Of the material below, only the lines from the line containing "(at 147.55 97.025))" down to the line containing "136.25 98 90))" belong in the answer, written out exactly.

- **DATA FOR THIS TASK**
#####

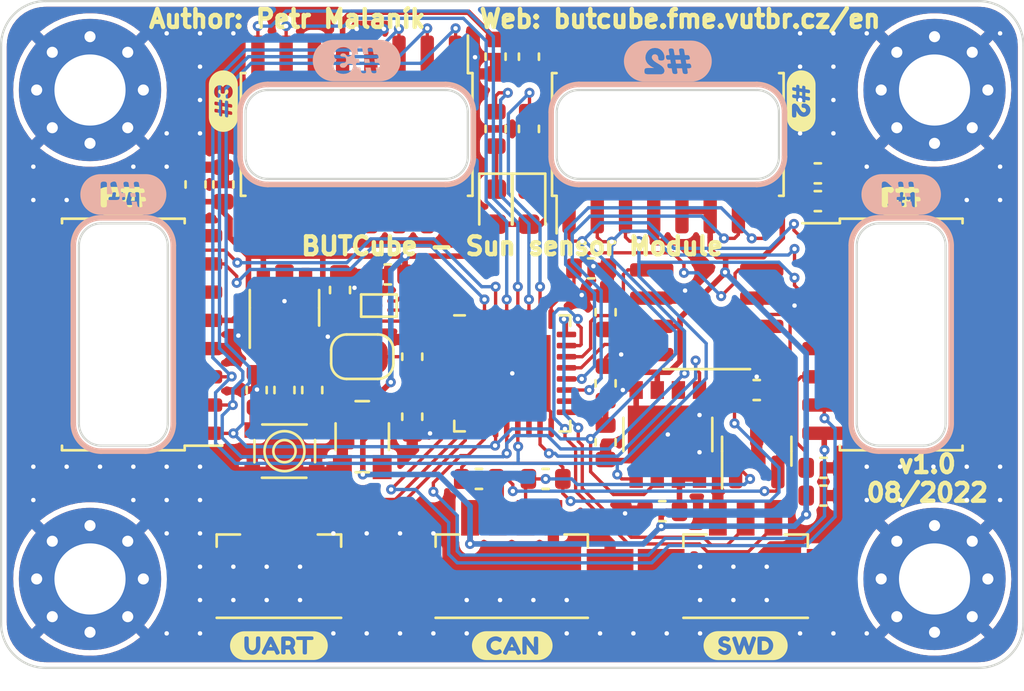
<source format=kicad_pcb>
(kicad_pcb (version 20211014) (generator pcbnew)

  (general
    (thickness 0.99)
  )

  (paper "A4")
  (title_block
    (title "BUTCube - Sun sensor")
    (date "2022-06-16")
    (rev "v1.0")
    (company "VUT - FIT(STRaDe) & FME(IAE & IPE)")
    (comment 1 "Author: Petr Malaník")
  )

  (layers
    (0 "F.Cu" mixed)
    (31 "B.Cu" mixed)
    (36 "B.SilkS" user "B.Silkscreen")
    (37 "F.SilkS" user "F.Silkscreen")
    (38 "B.Mask" user)
    (39 "F.Mask" user)
    (40 "Dwgs.User" user "User.Drawings")
    (41 "Cmts.User" user "User.Comments")
    (42 "Eco1.User" user "User.Eco1")
    (43 "Eco2.User" user "User.Eco2")
    (44 "Edge.Cuts" user)
    (45 "Margin" user)
    (46 "B.CrtYd" user "B.Courtyard")
    (47 "F.CrtYd" user "F.Courtyard")
    (48 "B.Fab" user)
    (49 "F.Fab" user)
  )

  (setup
    (stackup
      (layer "F.SilkS" (type "Top Silk Screen") (color "White"))
      (layer "F.Mask" (type "Top Solder Mask") (color "Blue") (thickness 0.01))
      (layer "F.Cu" (type "copper") (thickness 0.035))
      (layer "dielectric 1" (type "core") (thickness 0.9) (material "FR4") (epsilon_r 4.5) (loss_tangent 0.02))
      (layer "B.Cu" (type "copper") (thickness 0.035))
      (layer "B.Mask" (type "Bottom Solder Mask") (color "Blue") (thickness 0.01))
      (layer "B.SilkS" (type "Bottom Silk Screen") (color "White"))
      (copper_finish "None")
      (dielectric_constraints no)
    )
    (pad_to_mask_clearance 0)
    (pcbplotparams
      (layerselection 0x0001000_7ffffffe)
      (disableapertmacros false)
      (usegerberextensions false)
      (usegerberattributes true)
      (usegerberadvancedattributes true)
      (creategerberjobfile true)
      (svguseinch false)
      (svgprecision 6)
      (excludeedgelayer true)
      (plotframeref false)
      (viasonmask false)
      (mode 1)
      (useauxorigin false)
      (hpglpennumber 1)
      (hpglpenspeed 20)
      (hpglpendiameter 15.000000)
      (dxfpolygonmode true)
      (dxfimperialunits false)
      (dxfusepcbnewfont true)
      (psnegative false)
      (psa4output false)
      (plotreference true)
      (plotvalue true)
      (plotinvisibletext false)
      (sketchpadsonfab false)
      (subtractmaskfromsilk false)
      (outputformat 3)
      (mirror false)
      (drillshape 0)
      (scaleselection 1)
      (outputdirectory "")
    )
  )

  (net 0 "")
  (net 1 "+3V3")
  (net 2 "GND")
  (net 3 "Net-(C16-Pad1)")
  (net 4 "/VREF")
  (net 5 "Net-(D1-Pad1)")
  (net 6 "Net-(D2-Pad1)")
  (net 7 "/CAN.L")
  (net 8 "/CAN.H")
  (net 9 "/DBG_TX")
  (net 10 "/DBG_RX")
  (net 11 "/SWCLK")
  (net 12 "/SWDIO")
  (net 13 "Net-(JP1-Pad1)")
  (net 14 "/NRST")
  (net 15 "/LED1")
  (net 16 "/LED2")
  (net 17 "/CAN_RS")
  (net 18 "/SCK")
  (net 19 "/FR_RDY_#1")
  (net 20 "/MOSI")
  (net 21 "/CS_#1")
  (net 22 "unconnected-(U1-Pad9)")
  (net 23 "unconnected-(U1-Pad10)")
  (net 24 "unconnected-(U1-Pad11)")
  (net 25 "unconnected-(U1-Pad12)")
  (net 26 "unconnected-(U1-Pad13)")
  (net 27 "unconnected-(U1-Pad14)")
  (net 28 "unconnected-(U1-Pad15)")
  (net 29 "unconnected-(U1-Pad16)")
  (net 30 "/LSE")
  (net 31 "/WDG_RESET")
  (net 32 "/HSE")
  (net 33 "/MISO")
  (net 34 "unconnected-(U2-Pad14)")
  (net 35 "unconnected-(U2-Pad18)")
  (net 36 "/CAN_RX")
  (net 37 "/CAN_TX")
  (net 38 "/FR_RDY_#2")
  (net 39 "/CS_#2")
  (net 40 "unconnected-(U3-Pad9)")
  (net 41 "unconnected-(U3-Pad10)")
  (net 42 "unconnected-(U3-Pad11)")
  (net 43 "unconnected-(U3-Pad12)")
  (net 44 "unconnected-(U3-Pad13)")
  (net 45 "unconnected-(U3-Pad14)")
  (net 46 "unconnected-(U3-Pad15)")
  (net 47 "unconnected-(U3-Pad16)")
  (net 48 "unconnected-(U4-Pad3)")
  (net 49 "/FR_RDY_#3")
  (net 50 "/CS_#3")
  (net 51 "unconnected-(U5-Pad9)")
  (net 52 "unconnected-(U5-Pad10)")
  (net 53 "unconnected-(U5-Pad11)")
  (net 54 "unconnected-(U5-Pad12)")
  (net 55 "unconnected-(U5-Pad13)")
  (net 56 "unconnected-(U5-Pad14)")
  (net 57 "unconnected-(U5-Pad15)")
  (net 58 "unconnected-(U5-Pad16)")
  (net 59 "/FRAM_CS")
  (net 60 "/FR_RDY_#4")
  (net 61 "/CS_#4")
  (net 62 "unconnected-(U7-Pad9)")
  (net 63 "unconnected-(U7-Pad10)")
  (net 64 "unconnected-(U7-Pad11)")
  (net 65 "unconnected-(U7-Pad12)")
  (net 66 "unconnected-(U7-Pad13)")
  (net 67 "unconnected-(U7-Pad14)")
  (net 68 "unconnected-(U7-Pad15)")
  (net 69 "unconnected-(U7-Pad16)")
  (net 70 "unconnected-(X1-Pad1)")

  (footprint "Package_TO_SOT_SMD:SOT-23-5" (layer "F.Cu") (at 133.75 98.8 90))

  (footprint "TCY_oscillators:CSP-4_1.5x0.8mm" (layer "F.Cu") (at 138 98.7))

  (footprint "TCY_IC:DFN-8-1EP_4.5x4mm_P0.95mm_EP3.6x2.6mm" (layer "F.Cu") (at 151 104.5 -90))

  (footprint "TCY_oscillators:ECS-TXO-3225" (layer "F.Cu") (at 137.25 104.6 -90))

  (footprint "Package_TO_SOT_SMD:SOT-23" (layer "F.Cu") (at 155 105.25 90))

  (footprint "MountingHole:MountingHole_3.2mm_M3_Pad_Via" (layer "F.Cu") (at 163 111))

  (footprint "TCY_passives:C_0603_1608Metric" (layer "F.Cu") (at 155 102.5 180))

  (footprint "TCY_passives:C_0603_1608Metric" (layer "F.Cu") (at 144.75 87.5 -90))

  (footprint "TCY_passives:C_0603_1608Metric" (layer "F.Cu") (at 131 93.25 90))

  (footprint "TCY_passives:C_0603_1608Metric" (layer "F.Cu") (at 158 106))

  (footprint "TCY_passives:C_0603_1608Metric" (layer "F.Cu") (at 150.75 107.95 180))

  (footprint "TCY_passives:R_0603_1608Metric" (layer "F.Cu") (at 143.25 90.75 90))

  (footprint "TCY_passives:C_0603_1608Metric" (layer "F.Cu") (at 148.2 102.2 90))

  (footprint "MountingHole:MountingHole_3.2mm_M3_Pad_Via" (layer "F.Cu") (at 125 111))

  (footprint "Package_DFN_QFN:QFN-32-1EP_5x5mm_P0.5mm_EP3.45x3.45mm" (layer "F.Cu") (at 144 101.75))

  (footprint "Package_SO:SO-16_5.3x10.2mm_P1.27mm" (layer "F.Cu") (at 161.5 100))

  (footprint "TCY_buttons_switches:KMT031NGJLHS" (layer "F.Cu") (at 133.75 105.25))

  (footprint "Package_SO:SOIC-8_3.9x4.9mm_P1.27mm" (layer "F.Cu") (at 152.75 99))

  (footprint "kibuzzard-62EB8F41" (layer "F.Cu") (at 131 89.5 90))

  (footprint "TCY_passives:R_0603_1608Metric" (layer "F.Cu") (at 133.75 102.5 -90))

  (footprint "kibuzzard-62EB8F32" (layer "F.Cu") (at 157 89.5 -90))

  (footprint "TCY_passives:C_0603_1608Metric" (layer "F.Cu") (at 157.75 94))

  (footprint "TCY_passives:R_0603_1608Metric" (layer "F.Cu") (at 144.75 90.75 90))

  (footprint "Package_SO:SO-16_5.3x10.2mm_P1.27mm" (layer "F.Cu") (at 137 91 -90))

  (footprint "TCY_passives:C_0603_1608Metric" (layer "F.Cu") (at 148.2 104.85 -90))

  (footprint "LED_SMD:LED_0603_1608Metric" (layer "F.Cu") (at 144.75 94.25 -90))

  (footprint "TCY_passives:C_0603_1608Metric" (layer "F.Cu") (at 157.75 92.75))

  (footprint "MountingHole:MountingHole_3.2mm_M3_Pad_Via" (layer "F.Cu") (at 125 89))

  (footprint "TCY_connectors:Amphenol_10114828-11103LF_1x03_P1.25mm_Vertical" (layer "F.Cu") (at 154.5 109))

  (footprint "TCY_connectors:Amphenol_10114828-11103LF_1x03_P1.25mm_Vertical" (layer "F.Cu") (at 133.5 109))

  (footprint "Package_SO:SO-16_5.3x10.2mm_P1.27mm" (layer "F.Cu") (at 151 91 90))

  (footprint "Package_SO:SO-16_5.3x10.2mm_P1.27mm" (layer "F.Cu") (at 126.5 100 180))

  (footprint "TCY_passives:C_0603_1608Metric" (layer "F.Cu") (at 148.2 99 90))

  (footprint "TCY_passives:R_0603_1608Metric" (layer "F.Cu") (at 145.5 106.5 180))

  (footprint "Jumper:SolderJumper-2_P1.3mm_Open_RoundedPad1.0x1.5mm" (layer "F.Cu") (at 137.25 101))

  (footprint "MountingHole:MountingHole_3.2mm_M3_Pad_Via" (layer "F.Cu") (at 163 89))

  (footprint "TCY_connectors:Amphenol_10114828-11104LF_1x04_P1.25mm_Vertical" (layer "F.Cu") (at 144 111.2))

  (footprint "TCY_passives:R_0603_1608Metric" (layer "F.Cu") (at 142.5 106.5 180))

  (footprint "TCY_passives:C_0603_1608Metric" (layer "F.Cu") (at 139.5 103.7 -90))

  (footprint "TCY_passives:R_0603_1608Metric" (layer "F.Cu") (at 147.55 97.025))

  (footprint "TCY_passives:C_0603_1608Metric" (layer "F.Cu") (at 138.4 97.3 180))

  (footprint "TCY_passives:C_0603_1608Metric" (layer "F.Cu") (at 136.25 98 90))

  (footprint "TCY_passives:C_0603_1608Metric" (layer "F.Cu") (at 132.5 102.5 90))

  (footprint "kibuzzard-62EB8F1C" (layer "F.Cu") (at 133.5 114))

  (footprint "TCY_passives:C_0603_1608Metric" (layer "F.Cu") (at 139.5 101 90))

  (footprint "kibuzzard-62EB8F2A" (layer "F.Cu") (at 161.5 94))

  (footprint "TCY_passives:C_0603_1608Metric" (layer "F.Cu") (at 143.25 87.5 -90))

  (footprint "kibuzzard-62EB8F4D" (layer "F.Cu") (at 126.5 94))

  (footprint "kibuzzard-62EB8F09" (layer "F.Cu")
    (tedit 62EB8F09) (tstamp dfd4ad15-09f5-40ac-bb16-d19eb5f4ed19)
    (at 154.5 114)
    (descr "Converted using: scripting")
    (tags "svg2mod")
    (attr board_only exclude_from_pos_files exclude_from_bom)
    (fp_text reference "kibuzzard-62EB8F09" (at 0 -0.651515) (layer "F.SilkS") hide
      (effects (font (size 0.000254 0.000254) (thickness 0.000003)))
      (tstamp 278b9e85-8e23-493f-be2f-c1e95d96a4ef)
    )
    (fp_text value "G***" (at 0 0.651515) (layer "F.SilkS") hide
      (effects (font (size 0.000254 0.000254) (thickness 0.000003)))
      (tstamp fa515a3f-cad6-4deb-bb7e-9dce4d3f4eb3)
    )
    (fp_poly (pts
        (xy 0.83566 -0.209471)
        (xy 0.72898 -0.209471)
        (xy 0.72898 0.210582)
        (xy 0.836771 0.210582)
        (xy 0.912892 0.195719)
        (xy 0.981234 0.15113)
        (xy 1.029573 0.084038)
        (xy 1.045686 0.001667)
        (xy 1.02999 -0.080982)
        (xy 0.982901 -0.148908)
        (xy 0.914698 -0.19433)
        (xy 0.83566 -0.209471)
      ) (layer "F.SilkS") (width 0) (fill solid) (tstamp f7e85de2-d477-46d5-a7da-040d68ca9db8))
    (fp_poly (pts
        (xy -1.242378 -0.651007)
        (xy -1.230432 0.197108)
        (xy -1.194594 0.155019)
        (xy -1.135698 0.128349)
        (xy -1.098471 0.14224)
        (xy -1.04902 0.183912)
        (xy -1.00457 0.220028)
        (xy -0.95123 0.237252)
        (xy -0.893815 0.227868)
        (xy -0.859367 0.199716)
        (xy -0.847884 0.152797)
        (xy -0.876221 0.110014)
        (xy -0.946785 0.085011)
        (xy -0.990679 0.07487)
        (xy -1.037908 0.060008)
        (xy -1.085136 0.041255)
        (xy -1.12903 0.019447)
        (xy -1.167785 -0.010696)
        (xy -1.199594 -0.054451)
        (xy -1.220847 -0.110153)
        (xy -1.227931 -0.176133)
        (xy -1.219844 -0.238548)
        (xy -1.195582 -0.295407)
        (xy -1.155144 -0.34671)
        (xy -1.100755 -0.387147)
        (xy -1.034635 -0.411409)
        (xy -0.956786 -0.419497)
        (xy -0.893028 -0.415191)
        (xy -0.835104 -0.402273)
        (xy -0.758984 -0.367268)
        (xy -0.731203 -0.346154)
        (xy -0.696754 -0.291703)
        (xy -0.723424 -0.230584)
        (xy -0.761762 -0.188913)
        (xy -0.801211 -0.175022)
        (xy -0.858996 -0.197247)
        (xy -0.871776 -0.208359)
        (xy -0.889 -0.222806)
        (xy -0.948452 -0.237252)
        (xy -1.008459 -0.220028)
        (xy -1.032351 -0.172244)
        (xy -1.004014 -0.122793)
        (xy -0.
... [490784 chars truncated]
</source>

#####

- **COMPLETED TASK**
  (footprint "TCY_passives:R_0603_1608Metric" (layer "F.Cu") (at 147.55 97.025))

  (footprint "TCY_passives:C_0603_1608Metric" (layer "F.Cu") (at 138.4 97.3 180))

  (footprint "TCY_passives:C_0603_1608Metric" (layer "F.Cu") (at 136.25 98 90))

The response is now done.